### Text extract
━━━━━━━━━━
Klitzke v. Ebert

Decision Date15 February 1944
Citation12 N.W.2d 144,244 Wis. 225
PartiesKLITZKE et al. v. EBERT.
CourtWisconsin Supreme Court

OPINION TEXT STARTS HERE

Appeal from a judgment of the Circuit Court for Shawano County; Arold F. Murphy, Circuit Judge.

Reversed.

Action brought by Max and Paul Klitzke against Joseph Ebert and another defendant, to recover damages for trespass committed by Ebert in unlawfully cutting and removing timber from a tract of land claimed by plaintiffs to be part of the 80 acres to which plaintiffs claimed to have title. Ebert owned the adjoining 80 acres in an adjoining section, and claimed that the land from which he removed the timber was part of his 80 acres.
━━━━━━━━━━
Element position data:
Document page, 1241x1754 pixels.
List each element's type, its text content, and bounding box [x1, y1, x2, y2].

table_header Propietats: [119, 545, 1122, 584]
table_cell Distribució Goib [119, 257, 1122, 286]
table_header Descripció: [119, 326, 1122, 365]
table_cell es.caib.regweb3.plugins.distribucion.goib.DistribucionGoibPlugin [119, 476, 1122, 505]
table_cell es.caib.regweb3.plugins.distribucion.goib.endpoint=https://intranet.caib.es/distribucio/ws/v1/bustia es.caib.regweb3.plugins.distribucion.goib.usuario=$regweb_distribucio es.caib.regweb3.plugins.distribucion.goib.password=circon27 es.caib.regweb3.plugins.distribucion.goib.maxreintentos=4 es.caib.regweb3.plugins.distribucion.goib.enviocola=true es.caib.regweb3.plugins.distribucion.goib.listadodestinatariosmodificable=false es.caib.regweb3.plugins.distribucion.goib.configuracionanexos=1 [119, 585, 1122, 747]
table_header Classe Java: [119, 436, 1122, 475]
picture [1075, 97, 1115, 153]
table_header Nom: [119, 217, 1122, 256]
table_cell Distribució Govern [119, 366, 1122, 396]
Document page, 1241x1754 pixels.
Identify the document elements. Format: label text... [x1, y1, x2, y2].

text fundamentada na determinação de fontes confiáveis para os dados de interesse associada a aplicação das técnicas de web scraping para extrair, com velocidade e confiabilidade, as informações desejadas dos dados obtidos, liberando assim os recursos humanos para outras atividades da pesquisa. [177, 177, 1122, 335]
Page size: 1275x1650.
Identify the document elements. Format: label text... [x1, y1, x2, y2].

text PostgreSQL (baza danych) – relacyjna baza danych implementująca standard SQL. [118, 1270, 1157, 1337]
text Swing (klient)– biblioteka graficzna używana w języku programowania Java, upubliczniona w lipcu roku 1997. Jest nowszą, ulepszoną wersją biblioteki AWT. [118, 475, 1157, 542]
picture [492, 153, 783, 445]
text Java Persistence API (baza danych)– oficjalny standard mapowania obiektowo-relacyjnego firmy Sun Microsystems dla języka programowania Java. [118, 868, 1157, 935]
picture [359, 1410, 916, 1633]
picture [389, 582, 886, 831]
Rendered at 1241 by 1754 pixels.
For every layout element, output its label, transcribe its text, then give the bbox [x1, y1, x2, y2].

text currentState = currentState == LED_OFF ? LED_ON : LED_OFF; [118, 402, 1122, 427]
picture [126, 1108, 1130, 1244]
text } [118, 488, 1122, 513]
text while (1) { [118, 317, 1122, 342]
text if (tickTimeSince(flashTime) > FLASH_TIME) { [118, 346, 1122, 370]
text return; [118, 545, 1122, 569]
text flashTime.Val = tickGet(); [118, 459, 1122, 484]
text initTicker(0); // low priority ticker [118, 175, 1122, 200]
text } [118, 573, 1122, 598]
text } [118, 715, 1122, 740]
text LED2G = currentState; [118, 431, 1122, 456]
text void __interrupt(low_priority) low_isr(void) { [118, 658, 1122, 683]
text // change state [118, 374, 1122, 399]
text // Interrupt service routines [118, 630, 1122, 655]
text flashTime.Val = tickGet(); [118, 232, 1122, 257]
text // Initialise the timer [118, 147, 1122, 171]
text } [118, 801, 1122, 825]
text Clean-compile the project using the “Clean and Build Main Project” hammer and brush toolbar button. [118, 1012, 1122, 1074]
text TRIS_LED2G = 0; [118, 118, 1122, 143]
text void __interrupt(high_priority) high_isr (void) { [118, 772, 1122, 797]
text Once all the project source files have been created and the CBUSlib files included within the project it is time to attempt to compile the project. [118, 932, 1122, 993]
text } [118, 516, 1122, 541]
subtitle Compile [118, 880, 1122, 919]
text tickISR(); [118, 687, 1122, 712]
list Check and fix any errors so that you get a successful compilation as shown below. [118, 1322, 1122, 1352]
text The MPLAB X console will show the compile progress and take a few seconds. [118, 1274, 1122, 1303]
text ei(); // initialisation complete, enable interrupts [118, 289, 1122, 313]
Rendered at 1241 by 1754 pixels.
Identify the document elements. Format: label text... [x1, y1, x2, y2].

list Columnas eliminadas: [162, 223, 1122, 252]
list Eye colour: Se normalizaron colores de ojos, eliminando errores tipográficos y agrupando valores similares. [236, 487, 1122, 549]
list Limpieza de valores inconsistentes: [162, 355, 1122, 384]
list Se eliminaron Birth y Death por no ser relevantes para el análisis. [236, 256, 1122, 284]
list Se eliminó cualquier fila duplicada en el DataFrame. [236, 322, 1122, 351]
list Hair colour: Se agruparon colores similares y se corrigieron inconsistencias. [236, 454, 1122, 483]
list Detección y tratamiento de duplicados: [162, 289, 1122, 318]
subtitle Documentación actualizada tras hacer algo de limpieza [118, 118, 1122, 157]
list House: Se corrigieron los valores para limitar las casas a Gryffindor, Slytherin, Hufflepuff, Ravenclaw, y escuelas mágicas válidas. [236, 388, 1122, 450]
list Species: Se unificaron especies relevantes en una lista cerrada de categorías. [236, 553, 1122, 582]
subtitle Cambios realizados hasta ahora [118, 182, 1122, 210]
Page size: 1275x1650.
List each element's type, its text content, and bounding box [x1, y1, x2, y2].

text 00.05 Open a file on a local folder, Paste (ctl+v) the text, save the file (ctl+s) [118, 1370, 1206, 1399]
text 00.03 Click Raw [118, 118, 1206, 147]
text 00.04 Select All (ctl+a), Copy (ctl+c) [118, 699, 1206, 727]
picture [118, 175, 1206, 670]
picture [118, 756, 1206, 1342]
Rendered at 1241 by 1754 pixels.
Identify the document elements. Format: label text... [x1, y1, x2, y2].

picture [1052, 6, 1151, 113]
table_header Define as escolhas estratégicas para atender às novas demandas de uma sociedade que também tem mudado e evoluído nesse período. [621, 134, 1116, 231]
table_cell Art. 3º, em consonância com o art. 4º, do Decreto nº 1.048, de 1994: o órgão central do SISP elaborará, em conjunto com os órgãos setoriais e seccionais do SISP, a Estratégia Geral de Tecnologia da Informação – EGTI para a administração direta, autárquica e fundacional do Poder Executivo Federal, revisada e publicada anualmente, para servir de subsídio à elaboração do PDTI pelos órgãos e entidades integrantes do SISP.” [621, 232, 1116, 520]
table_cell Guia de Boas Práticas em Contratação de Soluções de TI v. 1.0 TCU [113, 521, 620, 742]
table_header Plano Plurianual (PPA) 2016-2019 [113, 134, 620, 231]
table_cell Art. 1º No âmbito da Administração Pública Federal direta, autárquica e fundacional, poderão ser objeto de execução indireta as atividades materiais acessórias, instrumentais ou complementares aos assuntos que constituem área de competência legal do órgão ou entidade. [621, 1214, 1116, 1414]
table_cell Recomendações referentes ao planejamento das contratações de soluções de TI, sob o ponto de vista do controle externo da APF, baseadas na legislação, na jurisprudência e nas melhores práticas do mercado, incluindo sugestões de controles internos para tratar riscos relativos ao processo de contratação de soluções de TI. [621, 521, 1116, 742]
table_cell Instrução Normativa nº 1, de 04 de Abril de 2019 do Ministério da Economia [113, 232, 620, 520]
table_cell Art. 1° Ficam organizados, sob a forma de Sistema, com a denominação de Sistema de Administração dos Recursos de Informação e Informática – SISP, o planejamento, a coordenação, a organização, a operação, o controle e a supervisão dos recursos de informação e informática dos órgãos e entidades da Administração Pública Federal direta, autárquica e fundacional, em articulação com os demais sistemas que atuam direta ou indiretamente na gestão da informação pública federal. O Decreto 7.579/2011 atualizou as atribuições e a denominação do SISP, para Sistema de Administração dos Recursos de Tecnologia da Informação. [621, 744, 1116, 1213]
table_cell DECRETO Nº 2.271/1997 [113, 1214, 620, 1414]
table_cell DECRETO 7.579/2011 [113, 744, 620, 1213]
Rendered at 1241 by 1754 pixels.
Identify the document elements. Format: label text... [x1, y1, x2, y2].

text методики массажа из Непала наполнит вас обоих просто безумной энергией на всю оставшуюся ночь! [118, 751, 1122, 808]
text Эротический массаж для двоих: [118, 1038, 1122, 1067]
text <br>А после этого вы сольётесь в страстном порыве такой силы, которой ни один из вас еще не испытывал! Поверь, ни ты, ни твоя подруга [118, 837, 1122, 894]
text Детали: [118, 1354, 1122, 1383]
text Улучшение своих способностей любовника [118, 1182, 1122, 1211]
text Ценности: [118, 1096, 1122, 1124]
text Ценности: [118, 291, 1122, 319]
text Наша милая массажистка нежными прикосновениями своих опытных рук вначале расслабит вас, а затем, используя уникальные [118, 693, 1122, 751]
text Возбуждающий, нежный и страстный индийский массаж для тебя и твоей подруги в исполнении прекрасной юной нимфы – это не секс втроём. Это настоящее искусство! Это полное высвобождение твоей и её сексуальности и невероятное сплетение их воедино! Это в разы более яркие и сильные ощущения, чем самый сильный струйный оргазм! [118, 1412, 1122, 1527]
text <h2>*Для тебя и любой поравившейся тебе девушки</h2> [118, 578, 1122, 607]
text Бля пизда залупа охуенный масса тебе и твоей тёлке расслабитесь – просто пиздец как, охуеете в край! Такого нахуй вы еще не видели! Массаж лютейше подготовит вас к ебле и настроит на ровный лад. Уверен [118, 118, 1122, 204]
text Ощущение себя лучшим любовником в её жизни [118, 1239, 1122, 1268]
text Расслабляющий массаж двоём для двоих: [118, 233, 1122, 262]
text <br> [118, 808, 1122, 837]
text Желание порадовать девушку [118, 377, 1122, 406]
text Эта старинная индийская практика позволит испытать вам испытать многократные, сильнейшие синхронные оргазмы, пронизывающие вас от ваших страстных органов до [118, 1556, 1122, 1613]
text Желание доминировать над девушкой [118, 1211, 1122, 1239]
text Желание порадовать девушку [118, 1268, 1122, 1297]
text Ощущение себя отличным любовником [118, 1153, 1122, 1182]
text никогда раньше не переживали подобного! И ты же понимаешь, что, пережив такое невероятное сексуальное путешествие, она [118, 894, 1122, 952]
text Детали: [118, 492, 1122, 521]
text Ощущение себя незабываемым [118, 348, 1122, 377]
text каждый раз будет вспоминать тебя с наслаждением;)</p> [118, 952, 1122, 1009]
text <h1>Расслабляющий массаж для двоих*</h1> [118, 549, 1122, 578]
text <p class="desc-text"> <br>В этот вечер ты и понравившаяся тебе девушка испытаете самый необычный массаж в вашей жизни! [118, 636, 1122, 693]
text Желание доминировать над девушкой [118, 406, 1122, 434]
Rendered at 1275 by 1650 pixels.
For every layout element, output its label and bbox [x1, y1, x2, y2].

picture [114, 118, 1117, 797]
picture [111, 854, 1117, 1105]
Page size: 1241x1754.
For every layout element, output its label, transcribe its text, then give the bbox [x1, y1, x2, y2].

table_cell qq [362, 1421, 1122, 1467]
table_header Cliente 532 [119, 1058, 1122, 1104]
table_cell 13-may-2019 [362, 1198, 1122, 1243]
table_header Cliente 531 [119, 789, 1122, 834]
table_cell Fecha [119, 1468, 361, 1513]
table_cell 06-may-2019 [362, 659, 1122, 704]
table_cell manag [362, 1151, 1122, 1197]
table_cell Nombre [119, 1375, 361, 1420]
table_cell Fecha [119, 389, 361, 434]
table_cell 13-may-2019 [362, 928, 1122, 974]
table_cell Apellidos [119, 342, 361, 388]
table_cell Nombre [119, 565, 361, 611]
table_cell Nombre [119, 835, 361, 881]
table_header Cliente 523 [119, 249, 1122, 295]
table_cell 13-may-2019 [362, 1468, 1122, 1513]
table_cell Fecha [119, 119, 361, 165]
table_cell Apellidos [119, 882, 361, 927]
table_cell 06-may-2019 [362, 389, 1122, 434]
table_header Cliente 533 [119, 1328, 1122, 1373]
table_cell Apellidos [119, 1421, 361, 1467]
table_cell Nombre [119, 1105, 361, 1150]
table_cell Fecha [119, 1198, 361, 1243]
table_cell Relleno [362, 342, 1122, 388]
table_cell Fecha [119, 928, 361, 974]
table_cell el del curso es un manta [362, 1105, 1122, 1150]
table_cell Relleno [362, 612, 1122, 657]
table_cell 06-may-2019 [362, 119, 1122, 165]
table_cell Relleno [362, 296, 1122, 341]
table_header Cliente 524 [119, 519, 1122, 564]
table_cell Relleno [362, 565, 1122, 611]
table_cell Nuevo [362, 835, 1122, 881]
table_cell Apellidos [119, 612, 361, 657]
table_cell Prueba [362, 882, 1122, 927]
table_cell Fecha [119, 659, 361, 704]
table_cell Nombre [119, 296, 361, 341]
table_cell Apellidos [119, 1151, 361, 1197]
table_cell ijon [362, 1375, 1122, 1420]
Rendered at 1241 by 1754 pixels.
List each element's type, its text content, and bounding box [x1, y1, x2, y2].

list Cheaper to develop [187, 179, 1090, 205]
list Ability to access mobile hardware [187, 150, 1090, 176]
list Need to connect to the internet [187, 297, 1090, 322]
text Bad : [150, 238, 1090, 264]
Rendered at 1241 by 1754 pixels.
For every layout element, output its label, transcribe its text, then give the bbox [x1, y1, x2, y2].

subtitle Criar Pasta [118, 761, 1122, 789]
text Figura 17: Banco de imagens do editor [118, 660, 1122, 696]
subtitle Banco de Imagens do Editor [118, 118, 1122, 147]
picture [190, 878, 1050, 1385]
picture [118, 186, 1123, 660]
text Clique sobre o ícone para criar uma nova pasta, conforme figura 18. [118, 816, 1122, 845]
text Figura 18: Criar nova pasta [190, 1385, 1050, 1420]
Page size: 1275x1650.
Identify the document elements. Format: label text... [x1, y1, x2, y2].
━━━━━━━━━━
### Problems to work on
1. In the rows, copy out the lines beginning at the one that contains "text currentState = currentState" and ending after the one that contains "text // Interrupt", with both of those lines included.
2. Continue the Klitzke v. Ebert opinion from the point where it stops.

### Responses in order
1.
text currentState = currentState == LED_OFF ? LED_ON : LED_OFF; [118, 402, 1122, 427]
picture [126, 1108, 1130, 1244]
text } [118, 488, 1122, 513]
text while (1) { [118, 317, 1122, 342]
text if (tickTimeSince(flashTime) > FLASH_TIME) { [118, 346, 1122, 370]
text return; [118, 545, 1122, 569]
text flashTime.Val = tickGet(); [118, 459, 1122, 484]
text initTicker(0); // low priority ticker [118, 175, 1122, 200]
text } [118, 573, 1122, 598]
text } [118, 715, 1122, 740]
text LED2G = currentState; [118, 431, 1122, 456]
text void __interrupt(low_priority) low_isr(void) { [118, 658, 1122, 683]
text // change state [118, 374, 1122, 399]
text // Interrupt service routines [118, 630, 1122, 655]

2.
The principal issues under the pleadings and the evidence on the trial were (1) whether plaintiffs had title to the 80 acres which they claimed to own in the S 1/2 of the SW 1/4 of a section numbered 8; (2) whether the tract from which Ebert removed the timber was part of plaintiffs' claimed 80 acres in section 8 or whether it was part of Ebert's adjoining 80 acres in section 7, all of which depended, in turn, upon whether the original government section corner between those sections on their south line was located as claimed by plaintiffs, or whether its location was as claimed by Ebert; (3) whether the cutting of the timber on the disputed strip of land was done by mistake on the part of Ebert; and (4) what was the highest market value of the logs cut. No question was submitted to the jury by the court in respect to the issue as to whether plaintiffs had title to the 80 acres which they claimed to own. In answer to questions submitted as to the other issues, the jury returned answers favorable to plaintiffs; and upon motions after verdict the court entered judgment against the defendant Ebert for plaintiffs' recovery of the damages assessed. Ebert appealed.

Eberlein & Eberlein, of Shawano, for appellant.

Stanley A. Staidl, of Appleton, and Orville S. Luckenbach, of Shawano, for respondents.

FRITZ, Justice.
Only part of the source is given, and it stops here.